Each year, when they pull the dried ones out of the ground, the gardeners scatter the seeds in the flower beds. They grow everywhere, and they turn the garden into a pink fairy for a few days.
The eremurus, also known as fox tails, create an interesting contrast with their vertical shape.
They are topped by the climbing roses, at their best in June.
June 13, 2011
Standard roses are one of the beauties of Giverny.
As tall as trees, they measure over 2 meters and they offer their pink blossom like enormous bouquets.
Rose trees are generally not strong enough to resist wind, so they are grown on metallic structures that look like umbrellas or mushrooms, according to your imagination. Some people call them weeping roses, that’s really too sad.
In Monet’s flower garden, they tower over big bunches of peonies and large flower beds of pink and red poppies.
July 19, 2009
A purple bush rose frames the big window of Monet’s first studio at Giverny.
Purple roses are not very common, nor look very natural, but they provide a strong impact. This one has a sweet name: lavender dream. It is lovely in springtime when it flowers in numerous small simple roses.
It is too late now for roses, but it is the right time to see -and smell- lavender in bloom at Giverny, as a slight reminiscence to Provence.
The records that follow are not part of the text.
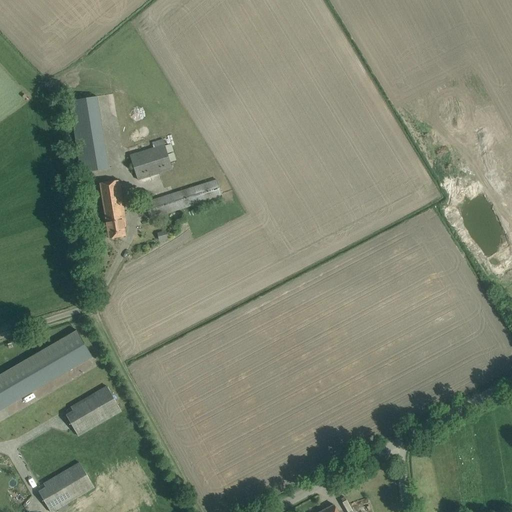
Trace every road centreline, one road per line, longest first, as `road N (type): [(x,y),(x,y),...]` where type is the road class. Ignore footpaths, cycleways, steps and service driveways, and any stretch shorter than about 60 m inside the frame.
road 1 (track): [(197,511),(88,307)]
road 2 (unclassified): [(400,444),(271,511)]
road 3 (unclassified): [(511,383),(400,444)]
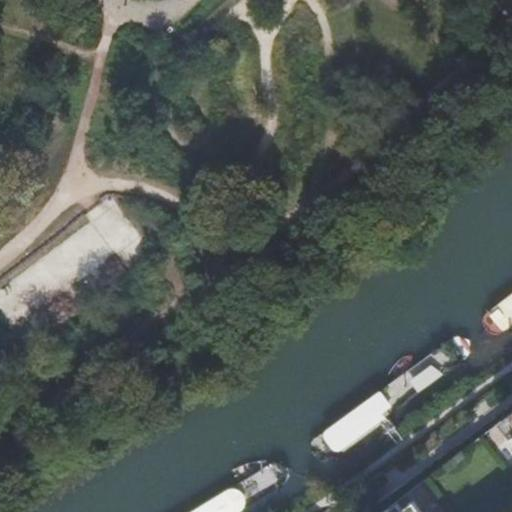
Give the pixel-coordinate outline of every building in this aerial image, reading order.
[(484,323),(485,325),(492,335),(498,336),(503,334),(511,326),(511,296),(488,314),(485,319),(484,323)] [(330,461),(336,459),(468,360),(471,354),(471,344),(464,341),(456,341),(452,342),(448,345),(319,439),(316,444),(316,450),(315,454),(314,456),(317,459),(318,459),(325,461),(330,461)] [(511,417),(509,413),(499,421),(510,436),(511,433),(511,417)] [(499,421),(396,500),(402,507),(413,499),(422,511),(511,511),(511,433),(510,436),(499,421)] [(243,511),(288,485),(291,481),(292,476),(290,469),(287,465),(280,462),(274,463),(206,503),(191,511),(243,511)] [(422,511),(413,499),(402,507),(396,500),(380,511),(422,511)]
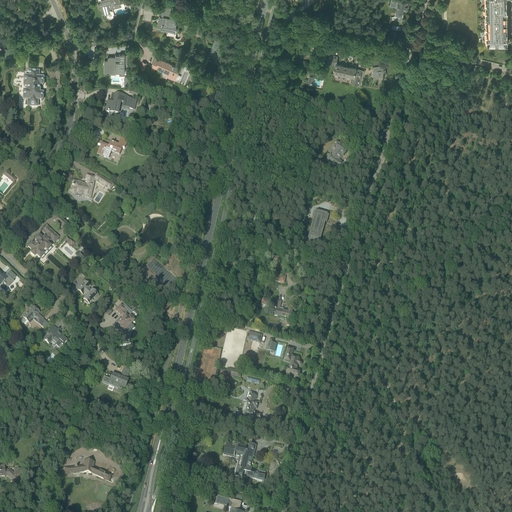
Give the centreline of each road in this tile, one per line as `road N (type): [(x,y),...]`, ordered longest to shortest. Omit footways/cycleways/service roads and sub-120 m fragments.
road 1 (residential): [(281,511),(413,46)]
road 2 (secondary): [(157,446),(265,0)]
road 3 (residential): [(0,228),(60,146),(75,92),(71,49)]
road 4 (track): [(511,338),(404,441)]
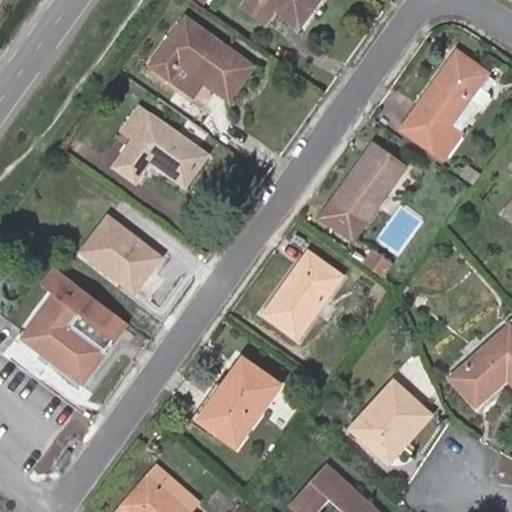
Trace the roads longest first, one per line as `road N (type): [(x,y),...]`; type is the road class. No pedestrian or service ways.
road 1 (residential): [(57,511),(431,0)]
road 2 (secondary): [(75,0),(0,105)]
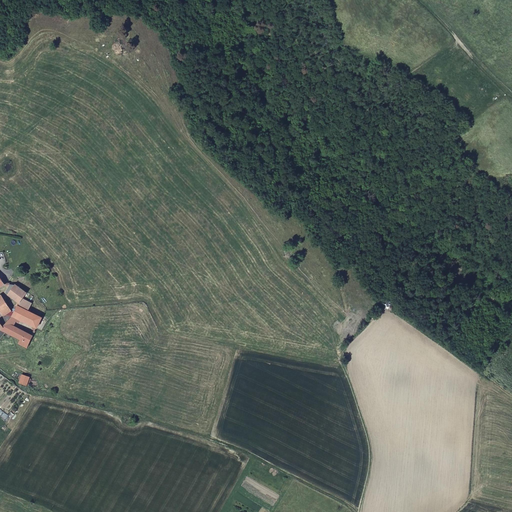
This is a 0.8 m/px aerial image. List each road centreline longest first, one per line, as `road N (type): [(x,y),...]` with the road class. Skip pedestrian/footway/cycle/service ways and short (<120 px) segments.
road 1 (track): [(0,371),(24,389),(231,444),(358,511)]
road 2 (track): [(422,0),(511,96)]
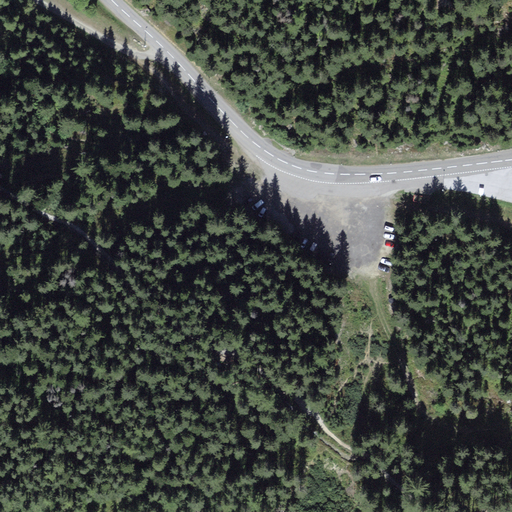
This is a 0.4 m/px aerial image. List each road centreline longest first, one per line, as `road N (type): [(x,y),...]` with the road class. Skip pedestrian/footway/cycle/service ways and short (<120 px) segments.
road 1 (tertiary): [(511,159),(370,174),(292,165),(238,129),(111,0)]
road 2 (track): [(511,426),(451,427),(432,419),(371,287)]
road 3 (track): [(254,143),(232,147),(219,138),(140,55)]
road 4 (track): [(175,59),(140,55),(37,0)]
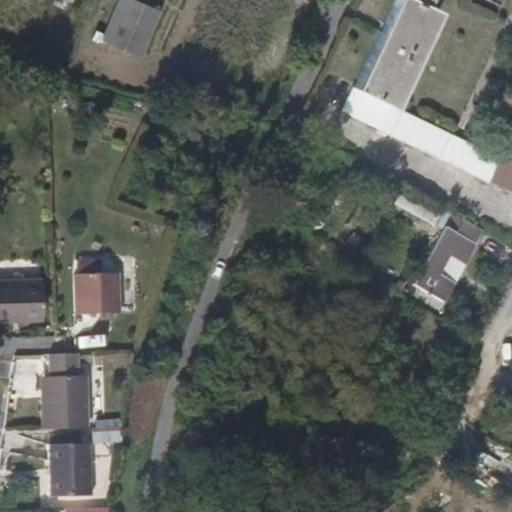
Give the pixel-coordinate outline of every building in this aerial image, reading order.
[(69,11),(73,0),(51,0),(50,3),(69,11)] [(161,13),(130,0),(119,0),(102,40),(142,57),(161,13)] [(358,0),(336,45),(355,55),(382,0),(358,0)] [(394,0),(353,82),(393,100),(440,4),(432,0),(394,0)] [(351,85),(339,109),(484,183),(487,178),(511,190),(511,159),(497,153),(496,157),(351,85)] [(395,193),(389,205),(430,224),(436,212),(395,193)] [(487,235),(455,216),(418,283),(449,301),(487,235)] [(118,316),(116,275),(72,277),(73,318),(118,316)] [(0,324),(41,322),(40,282),(0,283),(0,324)] [(104,430),(103,378),(61,379),(61,400),(53,400),(53,430),(104,430)] [(98,497),(99,446),(58,446),(57,497),(98,497)]
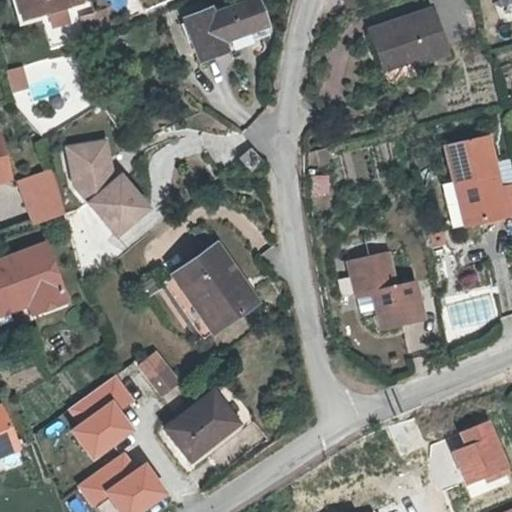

It perfumes the air, together with phlox and lilies.
November 14, 2008
Now that all the wild roses are spent, their lovely berries shine in the morning mist.
The dog roses grow everywhere in the area of Giverny, on road sides, on the bushy hills, turning the countryside into a giant garden when they are in bloom in springtime.
June 6, 2008
Monet’s garden at Giverny is full of roses.
It is not a proper rose garden, for there are also many other sorts of flowers, but nonetheless it is gorgeous in May and June when the roses are in bloom.
They are everywhere, weeping from the umbrella like structures, climbing on trellises, on fences, on trees, on the facade of the house, wrapped around tripods, in bunches, or among peonies and sweet rocket in the mixed borders…
All sorts of colors can be seen, pale cream, pure white, soft yellow, many pinks, red, orange… Not all of them are simple roses but many are scented. Light and delight.
June 2, 2008
Claude Monet preferred simple roses, with one row of petals instead of more complicated double roses.
Double flowers with many petals seemed too sophisticated for his garden located 80 km from Paris in the small village of Giverny, in the middle of the countryside.
Simple roses look like the wild ones which are currently in bloom in the fields.
In the same range of ideas Monet didn’t consider all the wild flowers like weed. He accepted many of them among the cultivated ones. They give sort of a countryside touch to his flower garden.